4. Standards for Reappointment as Assistant Professor
Reappointment to the level of assistant professor will require the faculty member involved to show clear evidence of having established programs in accordance with his/her individual appointment as outlined in the individual’s original Letter of Offer, and as described in the Statement of Mutual Expectation and the Plan for Professional Development Plan that the candidate must develop during his/her first year at the University. Evidence must be documented in accordance with NCSU POL05.20.01 – Appointment, Reappointment, Promotion and Permanent Tenure, and must include the types of evidence outlined in Section III of this document. At a minimum reappointment will require:
4.1. Ability or definite promise in teaching, research, extension and/or another scholarly or germane creativity.
4.2. Potentials for the directing of classroom or extension-type teaching, extension programs with industry clientele, applied and/or basic research, and graduate programs.
4.3. Ability and willingness to participate in University, industry and/or professional organization affairs.

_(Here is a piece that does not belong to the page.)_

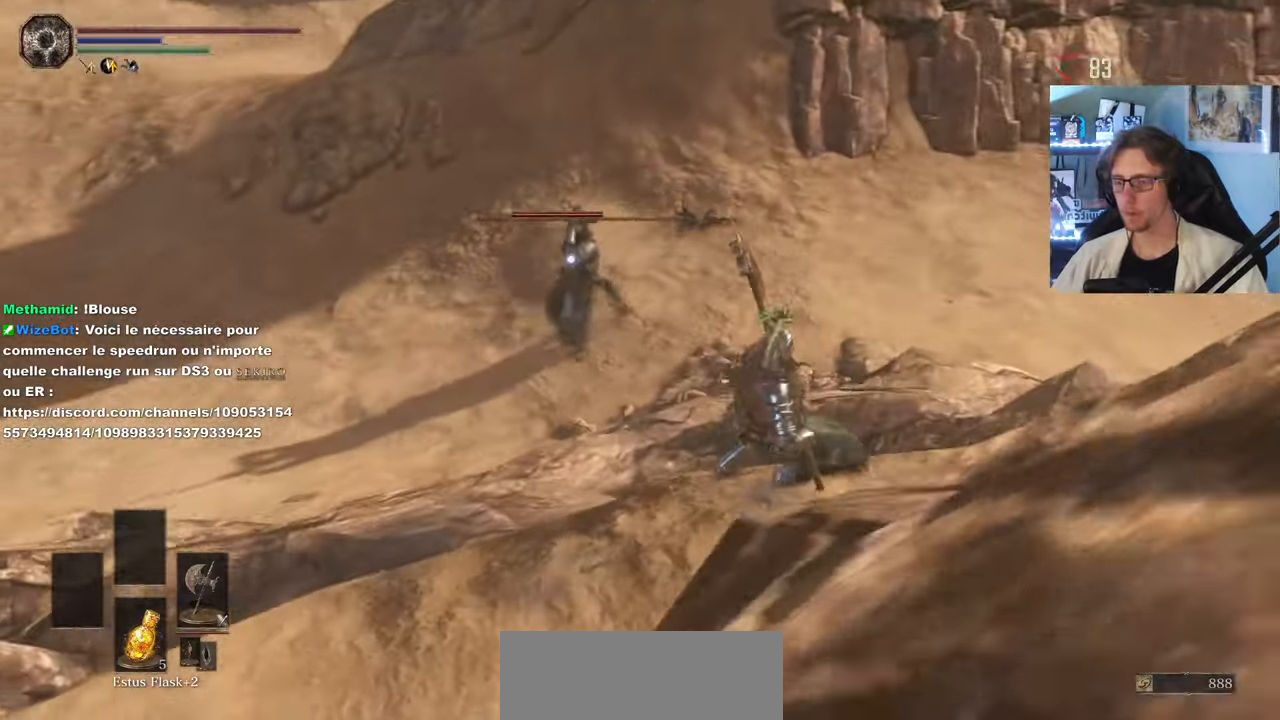
{"keys": ["q", "s"], "mouse": [], "events": [[434, "q", "down"], [434, "s", "down"]]}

4.4. A doctor’s degree or equivalent professional experience.
5. Standards for Associate Professor With Tenure
Recommendations for appointment to the level of Associate Professor with tenure will be made in relation to the candidate’s appointment with regard to teaching, research and/or extension as documented in his/her Letter of Offer and Statement of Mutual Expectations. A successful recommendation will require the faculty member involved to show clear evidence of having established programs in accordance with his/her individual appointment as outlined in the individual’s original Letter of Offer, and as described in the Statement of Mutual Expectation and the Plan for Professional Development that the candidate has developed in conjunction with the Department Head. The candidate’s evidence must be documented in accordance with NCSU POL05.20.01 – Appointment, Reappointment, Promotion and Permanent Tenure, and must include the types of evidence outlined in Section III of this document. At a minimum appointment to the associate professor level with tenure will require:
5.1. Recognized ability and potential for distinction in teaching, independent research, extension and/or other scholarly activity that is germane to the faculty member’s assignment.
5.2. Clearly documented achievements, as appropriate for the individual’s appointment, that demonstrate success in developing a classroom or outreach teaching program, applied and/or basic research program including follow through with publications in well recognized journals in the individual’s area of appointment, active participation and leadership of graduate programs, and/or leadership of appropriate extension programs
5.3. Clear service type contributions to department, college, university and professional affairs.
5.4. Clear evidence of the development of a national reputation in the field.
5.5. A doctor’s degree, an equivalent degree, or equivalent professional experience.
6. Standards for Professor
Recommendations for appointment to the level of Professor will be made in relation to the candidate’s appointment with regard to teaching, research and/or extension as documented in his/her Letter of Offer and Statement of Mutual Expectations. A successful recommendation will require the faculty member to clearly demonstrate having developed both a national and international reputation in his/her field. The candidate’s evidence must be documented in accordance with NCSU POL05.20.01 – Appointment, Reappointment, Promotion and Permanent Tenure, and must include the types of evidence outlined in Section III of this document. At a minimum appointment to the professor level will require:
6.1. Distinguished achievement and leadership in teaching, independent applied and /or basic research, extension and/or other scholarly activity that is germane to the faculty member’s assignment.
6.2. Clearly documented ability, as appropriate for the individual’s appointment, that demonstrate continuing and increasing success in developing a classroom or outreach teaching program, applied and/or basic research program including follow through with publications in well recognized journals in the individual’s area of appointment, continued active participation and leadership of graduate programs, and/or continued leadership of appropriate extension programs
6.3. Clear service type contributions to department, college, university and at the national and international level for professional affairs.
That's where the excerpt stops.